* **阅读文本**:
______________________________
# Task03. 下游任务的两阶段处理

# 1. 什么是两阶段 (two-stage) 处理

### 一般采集到的时序数据可能会有"瑕疵", 例如包含缺失值, 异常数据点和样本等等, 虽然这些"瑕疵"也属于数据的特性 (例如缺失值的模式可能代表了设备的异常情况), 但在一般的建模中是有害的不被我们需要的, 会阻碍算法的学习甚至让我们无法使用神经网络直接对其进行端到端的建模 (例如很多的时序预测算法和分类算法无法处理缺失值), 这时就需要我们在上游先对时序进行有特别目的的再处理, 然后进行下游任务(例如预测, 分类等)建模, 这样的建模处理分就被分为了两个阶段.

# 2. 使用LSTM来对Task02中插补后保存的数据集进行分类f

### 2.1 模型与训练函数编写

In [1]:
import numpy as np
import torch
from torch.utils.data import Dataset, DataLoader
import torch.nn.functional as F
from copy import deepcopy

# 设置模型的运行设备为cpu, 如果你有gpu设备可以设置为cuda
DEVICE='cpu'

class LoadImputedDataAndLabel(Dataset):
    def __init__(self, imputed_data, labels):
        self.imputed_data = imputed_data
        self.labels = labels

    def __len__(self):
        return len(self.labels)

    def __getitem__(self, idx):
        return (
            torch.from_numpy(self.imputed_data[idx]).to(torch.float32),
            torch.tensor(self.labels[idx]).to(torch.long),
        )


class ClassificationLSTM(torch.nn.Module):
    def __init__(self, n_features, rnn_hidden_size, n_classes):
        super().__init__()
        self.rnn = torch.nn.LSTM(
            n_features,
            hidden_size=rnn_hidden_size,
            batch_first=True,
        )
        self.fcn = torch.nn.Linear(rnn_hidden_size, n_classes)

    def forward(self, data):
        hidden_states, _ = self.rnn(data)
        logits = self.fcn(hidden_states[:, -1, :])
        prediction_probabilities = torch.sigmoid(logits)
        return prediction_probabilities


def train(model, train_dataloader, val_dataloader, test_loader):
    n_epochs = 20
    patience = 5
    optimizer = torch.optim.Adam(model.parameters(), 1e-3)
    current_patience = patience
    best_loss = float("inf")
______________________________
* **所给材料**:
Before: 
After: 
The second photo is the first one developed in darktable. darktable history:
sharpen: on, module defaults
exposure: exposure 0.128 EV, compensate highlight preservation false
______________________________
* **练习任务**:
a) 请把阅读文本中从“prediction_probabilities = torch.sigmoid(logits)”开始、一直到“optimizer = torch.optim.Adam(model.parameters(), 1e-3)”为止的部分原样抄写出来。
b) 请列出阅读文本的代码中 train 函数定义时所带的全部参数名称。

* **各题答案**:
a)
prediction_probabilities = torch.sigmoid(logits)
        return prediction_probabilities


def train(model, train_dataloader, val_dataloader, test_loader):
    n_epochs = 20
    patience = 5
    optimizer = torch.optim.Adam(model.parameters(), 1e-3)

b) model、train_dataloader、val_dataloader、test_loader